Dataset entries:
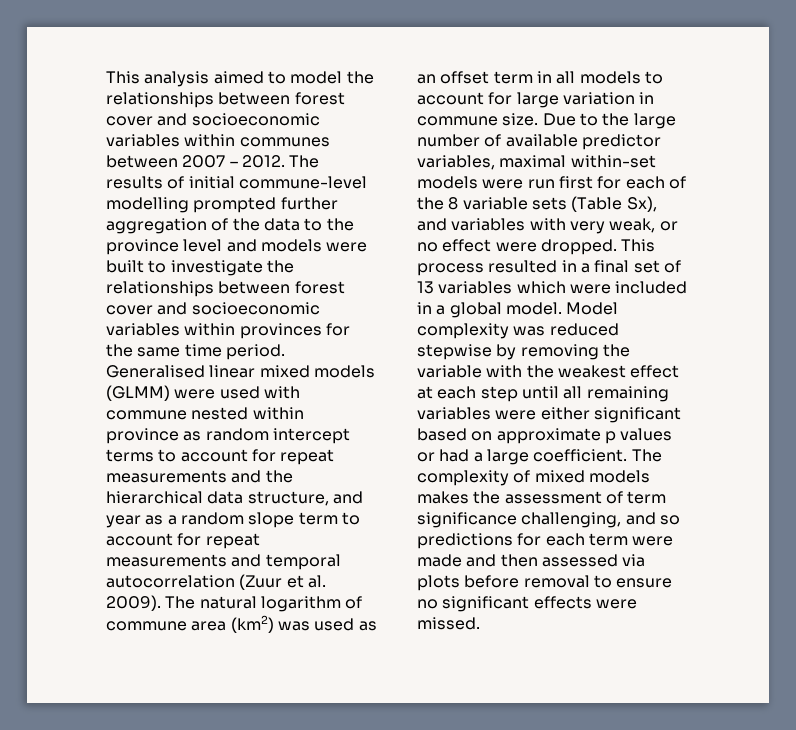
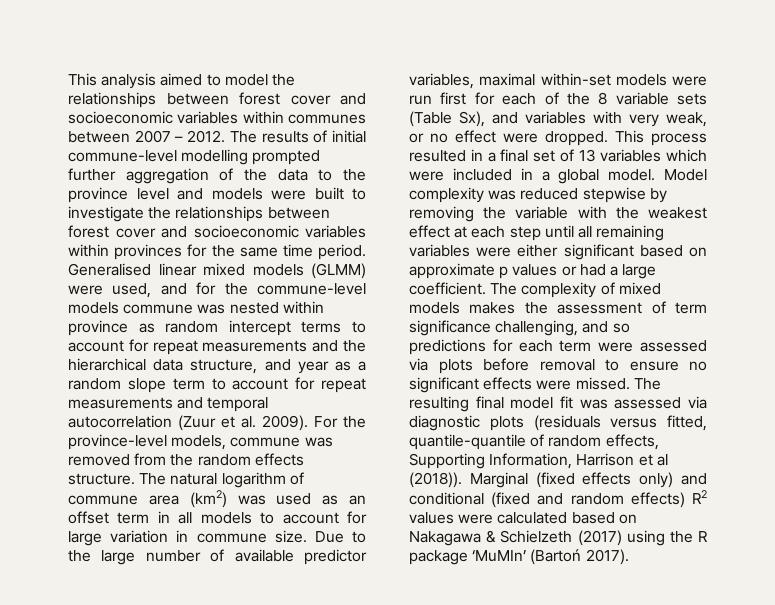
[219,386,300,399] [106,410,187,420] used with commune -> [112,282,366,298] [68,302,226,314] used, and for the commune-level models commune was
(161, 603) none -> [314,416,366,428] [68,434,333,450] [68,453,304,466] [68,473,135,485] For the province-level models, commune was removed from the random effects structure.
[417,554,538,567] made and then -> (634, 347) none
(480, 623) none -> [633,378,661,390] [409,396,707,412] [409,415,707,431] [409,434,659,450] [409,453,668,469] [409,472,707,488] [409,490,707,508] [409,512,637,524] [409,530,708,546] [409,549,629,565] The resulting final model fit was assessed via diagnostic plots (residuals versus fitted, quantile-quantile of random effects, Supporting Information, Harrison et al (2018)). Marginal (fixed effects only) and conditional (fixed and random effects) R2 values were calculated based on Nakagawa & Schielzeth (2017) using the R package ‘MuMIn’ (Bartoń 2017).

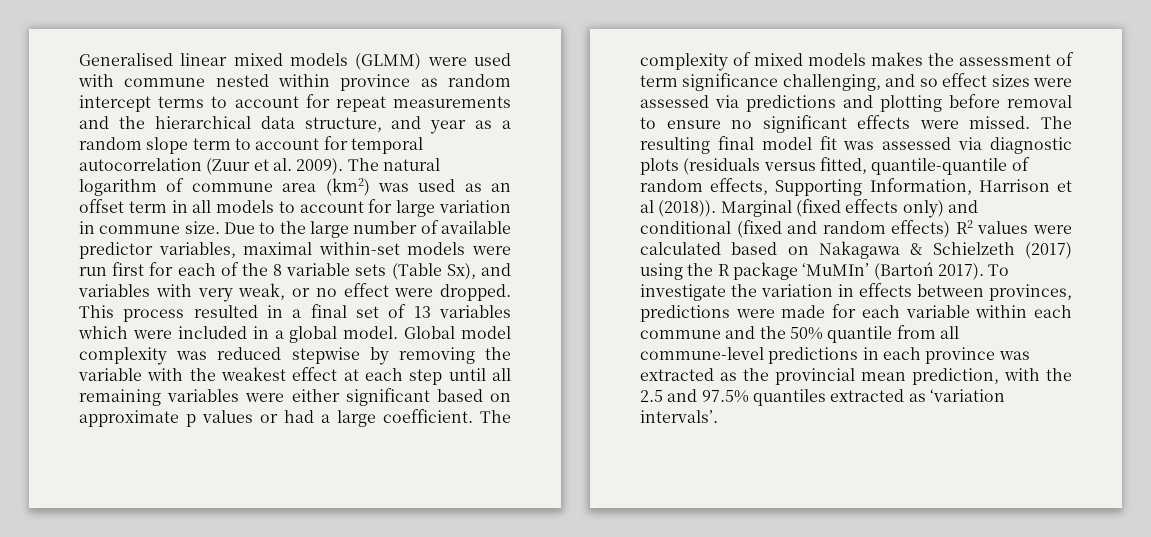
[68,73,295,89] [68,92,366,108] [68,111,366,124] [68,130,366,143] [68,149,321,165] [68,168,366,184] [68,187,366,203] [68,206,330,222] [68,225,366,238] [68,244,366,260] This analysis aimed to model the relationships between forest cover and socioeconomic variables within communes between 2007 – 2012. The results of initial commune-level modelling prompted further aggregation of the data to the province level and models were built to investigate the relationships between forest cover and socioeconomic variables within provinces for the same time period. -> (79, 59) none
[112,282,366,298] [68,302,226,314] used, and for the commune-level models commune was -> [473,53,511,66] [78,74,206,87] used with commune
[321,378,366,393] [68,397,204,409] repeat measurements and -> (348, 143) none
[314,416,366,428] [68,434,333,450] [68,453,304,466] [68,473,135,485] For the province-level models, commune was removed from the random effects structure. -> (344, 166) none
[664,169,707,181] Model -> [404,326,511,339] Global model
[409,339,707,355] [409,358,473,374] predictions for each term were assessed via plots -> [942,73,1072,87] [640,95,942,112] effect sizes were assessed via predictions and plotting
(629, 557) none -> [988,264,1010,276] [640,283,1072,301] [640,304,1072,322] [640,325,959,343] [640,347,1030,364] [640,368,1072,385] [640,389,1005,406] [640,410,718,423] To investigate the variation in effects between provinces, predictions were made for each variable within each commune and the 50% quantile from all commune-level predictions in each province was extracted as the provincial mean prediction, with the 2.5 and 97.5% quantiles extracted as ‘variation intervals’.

▶ [DIRECTIONS FOR THIS TASK] What is needed is an exact reprint of every entry, pictures excluded.

▶ [REPLY]
[219,386,300,399] [106,410,187,420] used with commune -> [112,282,366,298] [68,302,226,314] used, and for the commune-level models commune was
(161, 603) none -> [314,416,366,428] [68,434,333,450] [68,453,304,466] [68,473,135,485] For the province-level models, commune was removed from the random effects structure.
[417,554,538,567] made and then -> (634, 347) none
(480, 623) none -> [633,378,661,390] [409,396,707,412] [409,415,707,431] [409,434,659,450] [409,453,668,469] [409,472,707,488] [409,490,707,508] [409,512,637,524] [409,530,708,546] [409,549,629,565] The resulting final model fit was assessed via diagnostic plots (residuals versus fitted, quantile-quantile of random effects, Supporting Information, Harrison et al (2018)). Marginal (fixed effects only) and conditional (fixed and random effects) R2 values were calculated based on Nakagawa & Schielzeth (2017) using the R package ‘MuMIn’ (Bartoń 2017).

[68,73,295,89] [68,92,366,108] [68,111,366,124] [68,130,366,143] [68,149,321,165] [68,168,366,184] [68,187,366,203] [68,206,330,222] [68,225,366,238] [68,244,366,260] This analysis aimed to model the relationships between forest cover and socioeconomic variables within communes between 2007 – 2012. The results of initial commune-level modelling prompted further aggregation of the data to the province level and models were built to investigate the relationships between forest cover and socioeconomic variables within provinces for the same time period. -> (79, 59) none
[112,282,366,298] [68,302,226,314] used, and for the commune-level models commune was -> [473,53,511,66] [78,74,206,87] used with commune
[321,378,366,393] [68,397,204,409] repeat measurements and -> (348, 143) none
[314,416,366,428] [68,434,333,450] [68,453,304,466] [68,473,135,485] For the province-level models, commune was removed from the random effects structure. -> (344, 166) none
[664,169,707,181] Model -> [404,326,511,339] Global model
[409,339,707,355] [409,358,473,374] predictions for each term were assessed via plots -> [942,73,1072,87] [640,95,942,112] effect sizes were assessed via predictions and plotting
(629, 557) none -> [988,264,1010,276] [640,283,1072,301] [640,304,1072,322] [640,325,959,343] [640,347,1030,364] [640,368,1072,385] [640,389,1005,406] [640,410,718,423] To investigate the variation in effects between provinces, predictions were made for each variable within each commune and the 50% quantile from all commune-level predictions in each province was extracted as the provincial mean prediction, with the 2.5 and 97.5% quantiles extracted as ‘variation intervals’.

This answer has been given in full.